Indianapolis Power & Light (IPL) on Dec. 9 announced it will close two of the four coal-fired units at its Petersburg Generating Station in southern Indiana, as the utility continues to move away from coal generation.
IPL has been pressured by state political leaders and environmentalists to close the 1,700-MW Petersburg facility, the largest power plant in the utility’s fleet. The plant’s four units have been cited for more than a dozen violations of environmental regulations in the past five years.
The utility on Monday, during a public advisory meeting to release details of its latest integrated resource plan (IRP), said it will retire Petersburg Unit 1 by 2021 and Unit 2 by 2023, eliminating 630 MW of generation. IPL said Units 3 and 4 have an installed capacity of 547 MW and 531 MW, respectively, and the utility plans to operate them through 2042. IPL said Units 1 and 2 were originally scheduled to operate until at least 2032 and 2034, respectively.
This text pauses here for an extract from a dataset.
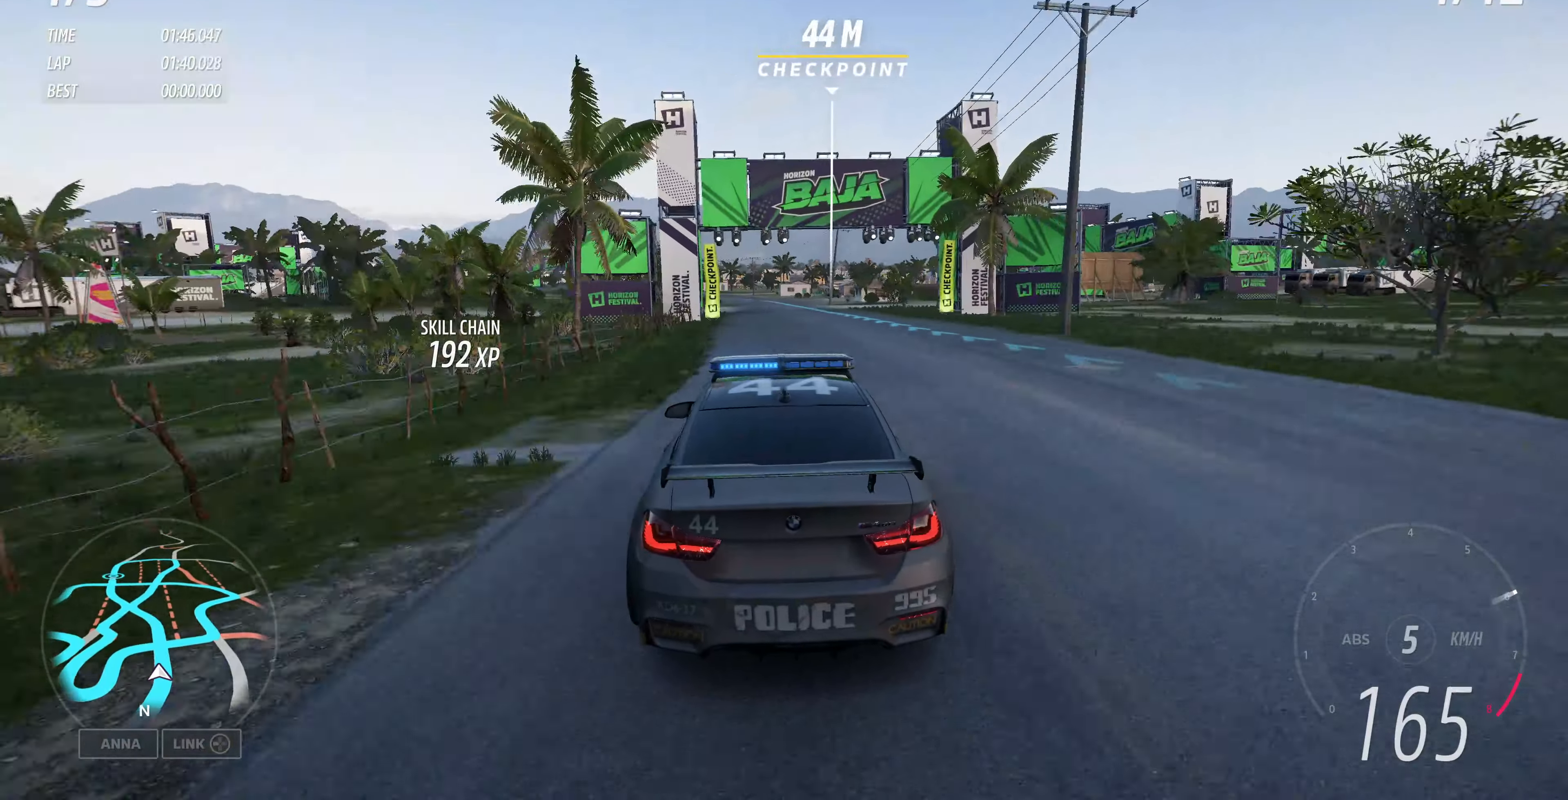
{"buttons": ["R2"], "left_stick": "up", "right_stick": "up", "events": []}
“The integrated resource planning process is an opportunity for IPL leaders to listen, learn, inform and engage with our customers and key stakeholders regarding future energy demand,” said Vince Parisi, IPL president and CEO in written comments. “We used key drivers such as economics, flexibility, optionality and grid reliability to model scenarios supporting our decision to invest in a more balanced energy mix, which minimizes risk to our customers and takes into account a rapidly-changing energy landscape.”
IPL in a summary of the IRP said, “While several systematic changes in wholesale power markets are impacting the viability of coal in [the Midcontinent Independent System Operator], Petersburg Units 3 and 4 provide firm, dispatchable capacity. Maintaining those units preserves optionality in the face of great uncertainty over the next five years.” IPL said it plans to “monitor” if market conditions impacting Petersburg 3 and 4 support their continued operation, and said it may reevaluate operation of the units in its 2022 IRP.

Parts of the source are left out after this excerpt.